Son opinion est conforme aux séculaires préjugés de la littérature sacrée, puisque les saints Pères estiment que la femme est un vase plein de péché, et puisque Bossuet lui-même a écrit sur leur vanité cette phrase de suprême ironie: «Les femmes n'ont qu'à se souvenir de leur origine, et, sans trop vanter leur délicatesse, songer après tout qu'elles viennent d'un os surnuméraire où il n'y avait de beauté que celle que Dieu voulut y mettre.»

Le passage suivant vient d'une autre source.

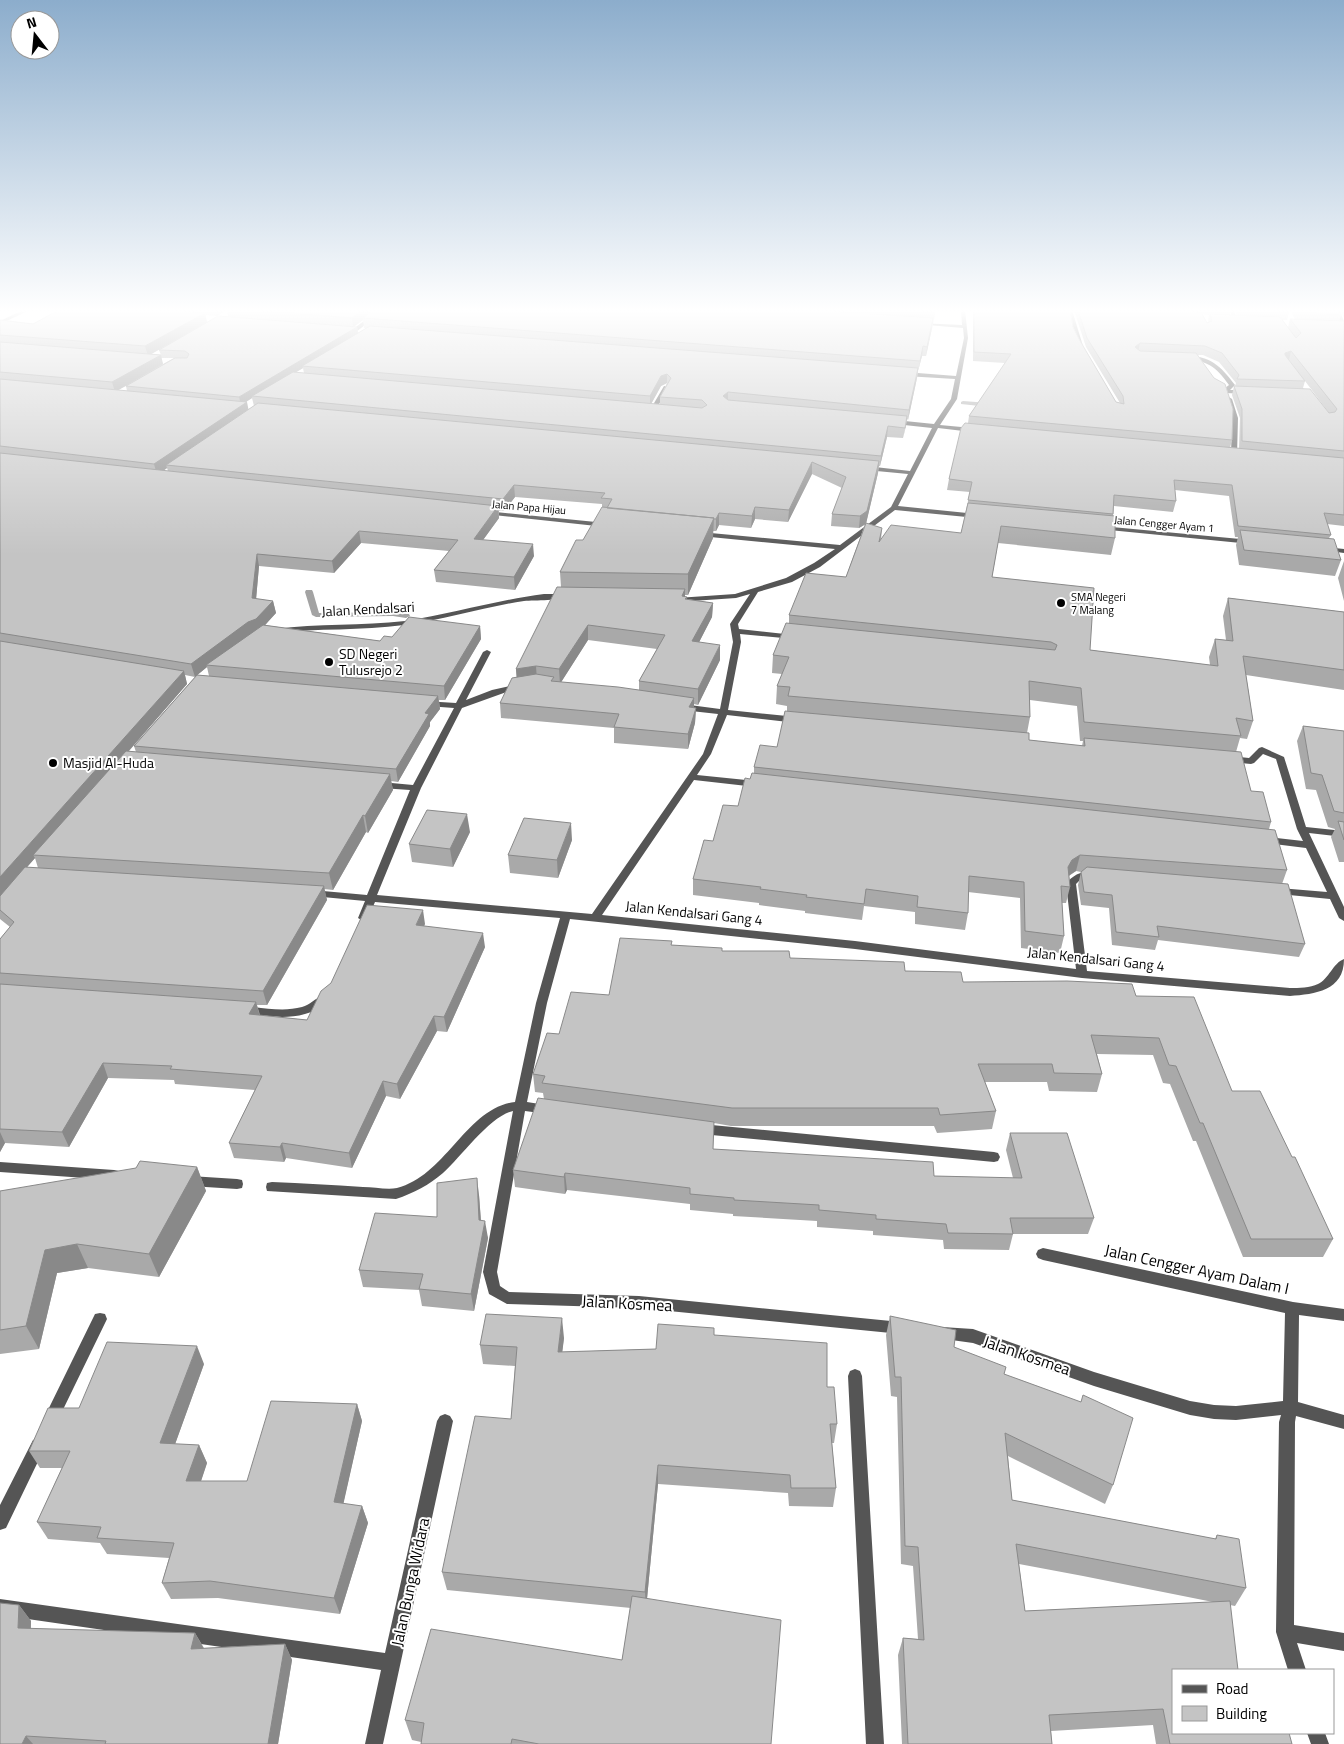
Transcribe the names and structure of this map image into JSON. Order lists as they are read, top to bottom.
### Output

La femme est avant tout, pour les théologiens, une occasion de péché, et Baudelaire pense de même. Elle est, maintenant encore, l'alliée du Tentateur. Elle est elle-même le Tentateur. Et l'amour qu'elle nous offre a un caractère satanique. Le poète en trouvait la preuve dans l'habitude des amants—une habitude enfantine, inconsciente, mais vérifiée partout—de s'interpeller dans leurs jeux par des noms de bête: «Mon chat, mon loup, mon petit singe, grand singe, grand serpent...» De pareils caprices de langue, ces appellations bestiales témoignent d'une influence satanique dans l'amour. «Est-ce que les démons ne prennent pas des formes de bêtes?» demandait-il.

Et cela se voit, en effet, dans les tableaux des Primitifs et aussi dans ceux des petits maîtres du Nord, qui, peignant fréquemment des Tentations, celle de saint Antoine ou d'autres saints, représentaient toujours (Teniers et Breughel, par exemple) un vieil anachorète dans une grotte, assiégé par des bestioles chaotiques, des grenouilles à face humaine, d'inquiétants oiseaux dont le bec s'effeuille en pétales, formes fiévreuses où s'incarnent les démons.

Les femmes aussi semblaient à Baudelaire des incarnations de l'esprit du mal, n'ayant d'autre empire qu'à cause de notre originelle perversité, puisque la joie en amour, déclarait-il, provient de la conscience de faire le mal.

Pour le reste, il les trouvait médiocres vraiment: «J'ai toujours été étonné, dit-il dans son journal, qu'on laissât les femmes entrer dans les églises. Quelle conversation peuvent-elles avoir avec Dieu?»

Cependant si la femme est amère et vaine, pourquoi l'aimer? Voici: car toute l'œuvre de Baudelaire est raisonnée, logique, philosophique—certes la femme est le mal; elle offre l'amour qui est le péché; elle collabore donc à l'Enfer, mais qu'importe!

Qu'importe! Si tu rends—fée aux yeux de velours,
Rythme, parfum, lueur, ô mon unique reine!—
L'univers moins hideux et les instants moins lourds!

Qu'importe! puisque le péché est un moyen d'oubli, et de sortir de soi-même et de la vie! Précieux oubli pour Baudelaire, et les natures d'élite qui souffrent avec lui, exilées dans l'imparfait et qui voudraient entrer dès ici-bas dans l'Idéal.

Or comment entrer dans l'Idéal? Comment échapper au spleen? Spleen et Idéal, c'est le titre d'une partie importante des Fleurs du mal; c'est la devise même de la vie du poète, et comme les deux rives entre lesquelles sa pensée a gémi.

C'est donc pour oublier que l'homme accueille avec ivresse la femme quand elle lui apporte le fruit de sa chair:—ô Arbre de la Tentation, espalier des seins mûrs, chevelure enroulée en serpent câlin au tronc de son corps nu! Et, comme jadis au Paradis terrestre, elle nous murmure aujourd'hui encore, de sa voix spécieuse: «Mange, tu seras semblable à Dieu!»